Eagle2358 opened this issue on Jun 14, 2004 ยท 6 posts
Eagle2358 posted Mon, 14 June 2004 at 6:12 PM
I'm currently working on a big complicated building project in Carrara 3, and I just got all of the shaders/texture maps the way I like them. But then I noticed that the slider was at 1 second, so all of the shaders are messed up at zero, and I intend to use it in an animation. I've done this before and it's so frustrating...does anyone know how I can push all of the keyframes back to zero? I think it worked in a previous version of Carrara, but now they just get pushed back to the first frame or so and it doesn't do any good. I may just have to bite the bullet and delete the keyframes and redo the shaders.
Kixum posted Mon, 14 June 2004 at 7:21 PM
When this has happened to me, I just leave the slider at one second for the life of the project. This only works if you're not going to do an animation (of course). I should think there's a way but I don't know if there's an easy one. -Kix
-Kix
Hoofdcommissaris posted Tue, 15 June 2004 at 2:22 AM
Well, I know the problem. I decided to start from frame 1 instead of frame 0 (or 1 second, wherever most of your shaders are). You can render from every frame you want, so it does not have to be a problem. Only if you have to time something meticiously precise you have to keep adding that extra frames to your numbers.

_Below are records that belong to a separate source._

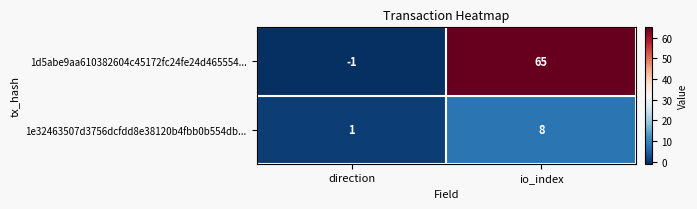

At which label is 1e32463507d3756dcfdd8e38120b4fbb0b554db... closest to 4?

direction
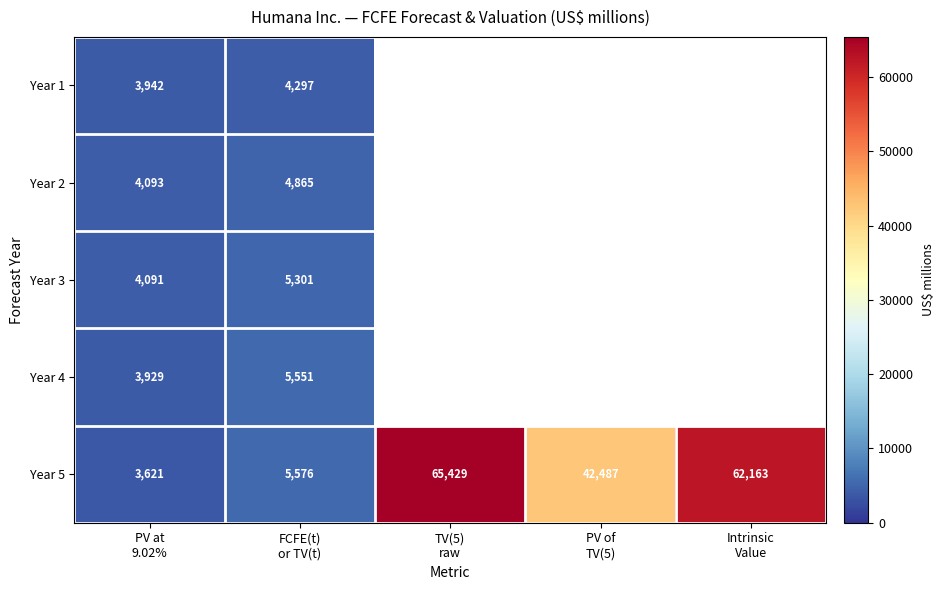

At FCFE(t)
or TV(t), list the series in order from smallest to largest.

Year 1, Year 2, Year 3, Year 4, Year 5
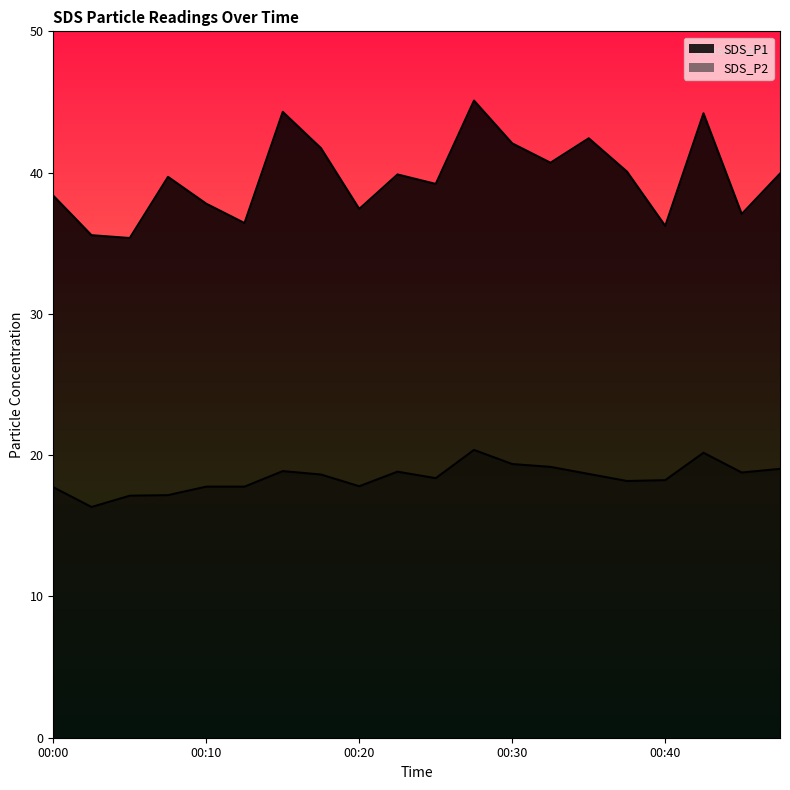

True or false: SDS_P2 and SDS_P1 intersect in this chart.

False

falconperigot posted Tue, 15 June 2004 at 2:59 AM
Shft-select or use the marquee (start the mouse between the Sequencer lines) to Select the keyframes you want to move - then nudge them to the left by holding down the Shft key and pressing the Left arrow on the keyboard. Keep nudging until they reach Frame 0 and disappear. Shft-arrow nudging like this moves the keyframes a frame at a time. HTH Mark
Message edited on: 06/15/2004 03:01
EMC posted Tue, 15 June 2004 at 11:35 AM
Also, if you look at the beginning of the time line bar, there is a little arrow pointing forward, opposite the one at the end of the animation pointing back. It took me too long to notice this first one, which you can use to move the beginning of an animation forward, so it will start rendering at n seconds. This is really nice if your using a particle system, or anything else that needs a space of time to get aligned/working properly. EMC
Eagle2358 posted Tue, 15 June 2004 at 2:07 PM
Thanks for all the help! Moving the keyframes back all the way and nudging them left did the trick.